Projekt budzi duże kontrowersje, na jego temat trwa gorąca dyskusja w opinii publicznej. Stanowiska zajmują zarówno zwolennicy jak i przeciwnicy. Jak argumentują swoje zdanie?
Karta Rodziny Mundurowej budzi duże kontrowersje
Projekt Karty Rodziny Mundurowej, pomimo słusznych intencji, wzbudził w Polsce szeroką, a nierzadko ostrą, debatę publiczną. Krytycy wskazywali na fundamentalną kwestię równości wobec prawa i dostępu do podstawowych usług publicznych. Argumentowano, że przyznawanie priorytetowego dostępu do lekarzy czy miejsc w przedszkolach jednej grupie zawodowej, nawet zasłużonej, odbywa się kosztem reszty społeczeństwa, która stoi w standardowych kolejkach.

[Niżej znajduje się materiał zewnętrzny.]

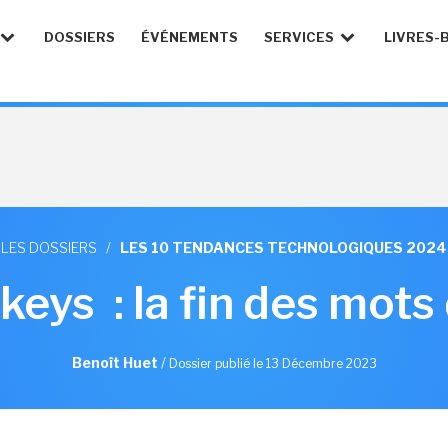
DOSSIERS
ÉVÉNEMENTS
SERVICES
LIVRES-
LES DOSSIERS
/
LES 10 TENDANCES TECHNOLOGIQUES 2024
keys : la fin des mots
Benoît Huet
/
Dossier publié le 13 Décembre 2023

Wielu komentatorów zastanawiało się, czy tworzenie "kasty" uprzywilejowanych nie podważy zaufania publicznego do instytucji państwowych. Z drugiej strony, zwolennicy Karty podkreślali, że specyfika służby mundurowej — wiążąca się z ryzykiem utraty życia, gotowością do poświęceń oraz brakiem możliwości odmowy służby w weekendy czy święta — wymaga wyjątkowego wynagrodzenia i wsparcia. Tłumaczono, że benefity nie są nagrodą, lecz formą rekompensaty za ograniczenia życia prywatnego, na które zmuszone są rodziny. Warto też zwrócić uwagę, że Karta miała być silnym narzędziem rekrutacyjnym w obliczu problemów z naborem do armii czy policji.
Pakiety socjalne dla rodzin są na całym świecie uznawane za skuteczny sposób na podniesienie atrakcyjności zawodu, pomagając utrzymać wysoko wykwalifikowanych pracowników. Ostatecznie, pomysł Karty Rodziny Mundurowej, mimo burzliwej dyskusji, nie został w pełni wdrożony w kształcie pierwotnego projektu, choć niektóre z proponowanych elementów, takie jak pierwszeństwo dzieci w przedszkolach, były później przedmiotem innych, bardziej fragmentarycznych, regulacji prawnych.
Sam fakt, że projekt wywołał tak silne emocje, ukazuje dylemat, przed którym stoi każde państwo: jak docenić i wesprzeć tych, którzy stoją na straży bezpieczeństwa, nie naruszając przy tym fundamentalnej zasady równości wszystkich obywateli.